Case Report Suggests Signs of PWS During Pregnancy
During pregnancy, Prader-Willi syndrome (PWS) may manifest as an excess of fluid around the developing fetus coupled with restricted fetal growth and decreased fetal movement, a new report indicates.
These signs should alert clinicians to consider testing for the possibility of a PWS diagnosis, the researchers wrote.
The report, “Cardiac rhabdomyoma as a possible new prenatal sonographic feature of Prader–Willi syndrome,” was published in the Journal of Obstetrics and Gynaecology Research.
Scientists in Thailand described the case of a 40-year-old woman referred to their center. This was the woman’s third pregnancy. The first was normal, with delivery by cesarean section, due to non-reassuring fetal heart rate. The second ended in an elective abortion after the fetus was found to have trisomy 21 (also known as Down syndrome).
Because of the advanced maternal age and the prior history of genetic defects, she underwent genetic amniocentesis, a test that looks for large genetic abnormalities in the developing fetus. Results were normal, and the pregnancy appeared to be progressing uneventfully for the first several months.
At the 28th week of pregnancy, a routine ultrasound revealed polyhydramnios — an abnormally large amount of fluid around the developing fetus.
Another ultrasound screening three weeks later again showed polyhydramnios. Although the fetus had normally-shaped extremities, it was abnormally small (estimated weight in the 10th percentile), and no fetal movement was observed over an hour-long observation.
In addition, the imaging revealed a small rhabdomyoma — a rare type of tumor — on the unborn baby’s heart.
The woman and her partner underwent counseling to discuss these findings. Ultimately, because the fetus had no obvious deformities and the pregnancy was fairly advanced, they decided to wait until after the baby was born to do further genetic testing.
Through the rest of her pregnancy, the woman underwent regular tests to check for potential problems. Apart from a continued lack of fetal movement, the pregnancy was normal, and at 38 weeks, the baby was born via elective cesarean section.
The woman gave birth to a boy weighing 2,420 grams (5.3 pounds), putting him in the 8th percentile. Several abnormalities were noted, including hypotonia (low muscle tone), a thin upper lip, and under-developed genitals.
“The newborn survived, although [he] had several clinical problems, especially difficult feeding,” the researchers reported.
The combination of signs and symptoms before and after birth led the baby’s care team to suspect PWS, so genetic testing was ordered. Results were positive for PWS, confirming the diagnosis. Even though the baby had low muscle tone and showed weak sucking, breastfeeding was successful with special care by the mother.
Mental and physical impairments were not evident at two months. Growth was somewhat delayed, but was within the normal range. Still, the baby was scheduled for close follow-up.

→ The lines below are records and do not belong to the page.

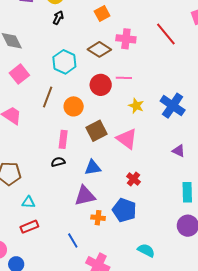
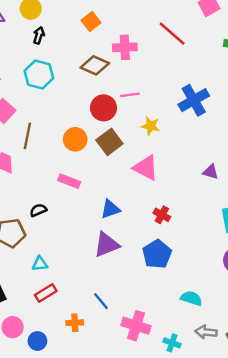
cyan hexagon: (64, 62) -> (39, 74), moved
brown line: (48, 97) -> (27, 136), moved
blue cross: (173, 106) -> (194, 100), moved, turned 35
brown square: (97, 131) -> (109, 142), moved
pink rectangle: (63, 139) -> (69, 181), turned -66
black semicircle: (58, 162) -> (38, 210), moved
blue pentagon: (124, 210) -> (157, 254), turned 30
orange cross: (98, 218) -> (75, 323), moved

The researchers concluded that “prenatal sonographic features of polyhydramnios, decreased fetal movement, and fetal growth restriction should alert physicians to list PWS” as a possible diagnosis.
The team also noted that, since both PWS and rhabdomyoma are extremely rare individually, finding both of them in the same patient indicates a potential connection.
Though they acknowledged this “could be a coincidental finding,” the team said it would be worthwhile to document whether the two conditions tend to co-occur, as rhabdomyoma may be “a possible new prenatal sonographic marker of PWS.”